WORK TO COMPLETE:
Copy the records word for word, starting with the line that contains "félreértéseket vagy technikai" and continuing through the line that contains "érzékeny területeket érint, amelyeket".

EXTRACTED INFORMATION:
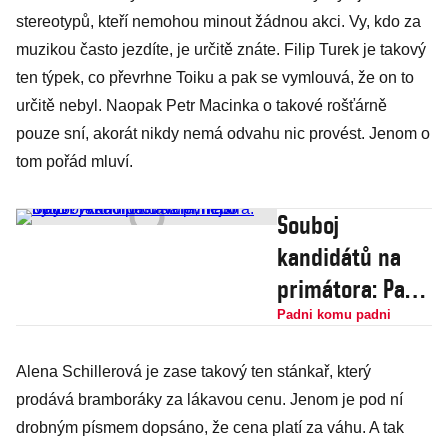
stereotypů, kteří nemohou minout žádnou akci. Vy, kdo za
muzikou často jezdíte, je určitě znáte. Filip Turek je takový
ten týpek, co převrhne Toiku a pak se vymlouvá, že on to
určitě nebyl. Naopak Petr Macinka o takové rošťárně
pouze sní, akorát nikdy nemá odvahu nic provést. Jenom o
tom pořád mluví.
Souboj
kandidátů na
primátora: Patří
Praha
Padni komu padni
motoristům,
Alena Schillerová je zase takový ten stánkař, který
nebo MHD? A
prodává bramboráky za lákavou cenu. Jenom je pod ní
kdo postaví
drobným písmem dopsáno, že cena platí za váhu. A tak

* * *

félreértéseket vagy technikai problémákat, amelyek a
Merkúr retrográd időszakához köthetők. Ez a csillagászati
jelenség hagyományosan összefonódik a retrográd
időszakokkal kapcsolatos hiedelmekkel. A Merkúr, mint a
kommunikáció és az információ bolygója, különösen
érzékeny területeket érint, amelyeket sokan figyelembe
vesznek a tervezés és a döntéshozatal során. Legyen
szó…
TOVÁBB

==

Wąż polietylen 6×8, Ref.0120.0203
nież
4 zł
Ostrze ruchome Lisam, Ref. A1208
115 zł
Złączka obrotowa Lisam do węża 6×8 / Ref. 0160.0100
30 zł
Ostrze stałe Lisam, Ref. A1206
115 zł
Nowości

EXERCISE ANSWER:
félreértéseket vagy technikai problémákat, amelyek a
Merkúr retrográd időszakához köthetők. Ez a csillagászati
jelenség hagyományosan összefonódik a retrográd
időszakokkal kapcsolatos hiedelmekkel. A Merkúr, mint a
kommunikáció és az információ bolygója, különösen
érzékeny területeket érint, amelyeket sokan figyelembe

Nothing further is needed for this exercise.